Daniel Lima e Tulio Tavares organizaram a exposição Zona de Poesia Árida, no Museu de Arte do Rio (MAR), em 2015, com o projeto de formar uma coleção de obras de coletivos. “Formou-se uma coleção sobre coletivos de São Paulo única no mundo, cujo maior valor está no seu poder de gerar sentido. Colocamos a coleção inteira, com mais de 50 obras, em um museu sem intermediação de galerias”, conta o artista, que atualmente trabalha com imigrantes haitianos em ações subsidiadas pelo Instituto Goethe.
Um dos artistas mais conhecidos da afrodiáspora é Jaime Lauriano. Com a aquisição da obra Nesta Terra Em Se Plantando Tudo Dá (2015), pela Pinacoteca do Estado, ele ingressa na história da arte oficial e espera que sua obra esteja necessariamente alocada em espaços de domínio público.
Lauriano trabalha com desenhos, objetos, vídeos e é curador. Representa os primeiros mapas do Brasil – o primeiro da série é Terra Brasilis (2015) – com pemba branca, giz utilizado na Umbanda. Atua no campo da educação, pensando a história do Brasil por meio do confronto de narrativas, em espaços culturais e escolas da periferia. Processos de gentrificação, etnocídio, democracia racial e história não oficial estão em seu repertório.
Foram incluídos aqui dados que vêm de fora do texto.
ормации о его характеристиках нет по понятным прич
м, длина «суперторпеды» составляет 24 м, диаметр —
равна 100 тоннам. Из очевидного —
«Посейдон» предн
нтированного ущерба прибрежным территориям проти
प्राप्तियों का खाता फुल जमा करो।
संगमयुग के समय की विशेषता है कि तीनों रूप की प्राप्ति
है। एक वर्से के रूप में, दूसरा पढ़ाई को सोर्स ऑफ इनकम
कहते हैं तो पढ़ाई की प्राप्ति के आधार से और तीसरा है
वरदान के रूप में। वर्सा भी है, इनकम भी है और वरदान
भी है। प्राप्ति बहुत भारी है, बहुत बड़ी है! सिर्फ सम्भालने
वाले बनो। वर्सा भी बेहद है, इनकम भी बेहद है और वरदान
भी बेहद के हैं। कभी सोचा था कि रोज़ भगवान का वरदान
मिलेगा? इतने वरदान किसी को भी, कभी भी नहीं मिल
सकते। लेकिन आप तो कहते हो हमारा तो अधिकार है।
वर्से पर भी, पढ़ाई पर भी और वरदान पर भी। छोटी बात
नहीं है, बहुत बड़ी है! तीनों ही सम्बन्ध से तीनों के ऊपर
Em 2015, participa da Bienal de Bamako, no Mali, e, incomodado com o fluxo reparatório intenso da agenda do continente europeu que promove o turismo cultural para o continente africano, denuncia as novas formas de escravidão do movimento diaspórico.
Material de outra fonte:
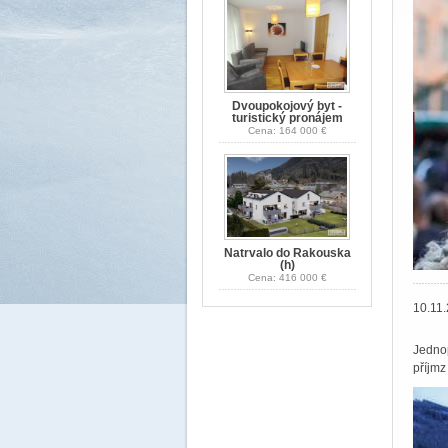
Dvoupokojový byt -
turistický pronájem
Cena: 164 000 €
Natrvalo do Rakouska
(h)
Cena: 416 000 €
10.1
Jedno
příjm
“As migrações atuais são novamente originárias de atos forçados – não o sequestro, mas a fuga –, em consequência da exploração europeia. Como evitar a repetição de procedimentos de séculos atrás, que promovem a manutenção de um ultracapitalismo?”, questiona. Além do vídeo Genocídio 3 (2015), apresentado em Bamako, o artista criou uma performance de rua, assinalando seu percurso entre a Bienal e um bar da cidade. “Busquei a ligação museu-espaço público. Durante quatro dias, eu fazia e repetia um desenho com cal e um espanador improvisado que virou pincel, refazendo a rota”, conta.
Lauriano integra a Residência Artística Cambridge dentro da Ocupação Cambridge, neste segundo semestre, e lá tomará contato com a produção de artistas. Aposta na troca potente entre visões diferentes e convergentes, o que lhe permitirá pensar melhor a sua própria obra e indaga: “Como lidaremos com a nova diáspora que acontece aqui?”
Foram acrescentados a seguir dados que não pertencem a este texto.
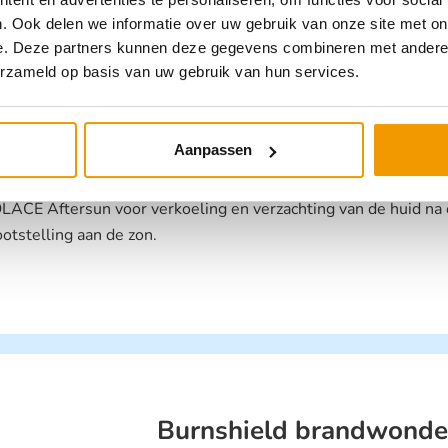
. Ook delen we informatie over uw gebruik van onze site met on
e. Deze partners kunnen deze gegevens combineren met andere i
erzameld op basis van uw gebruik van hun services.
Aftersun Solace gel
B551015
Aanpassen
€
7,10
incl. btw
LACE Aftersun voor verkoeling en verzachting van de huid na
ootstelling aan de zon.
Burnshield brandwonde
A visão estética eurocêntrica começa a dar sinais de hibridização entre nós e a pertinência dessas questões ecoa em obras de muitos outros artistas e curadores. Em tempo, essas pesquisas, os trabalhos artísticos e a dedicação dos que se têm debruçado sobre a revisão histórica contribuem para a gradativa inserção dos trabalhos de matriz afro no sistema das artes.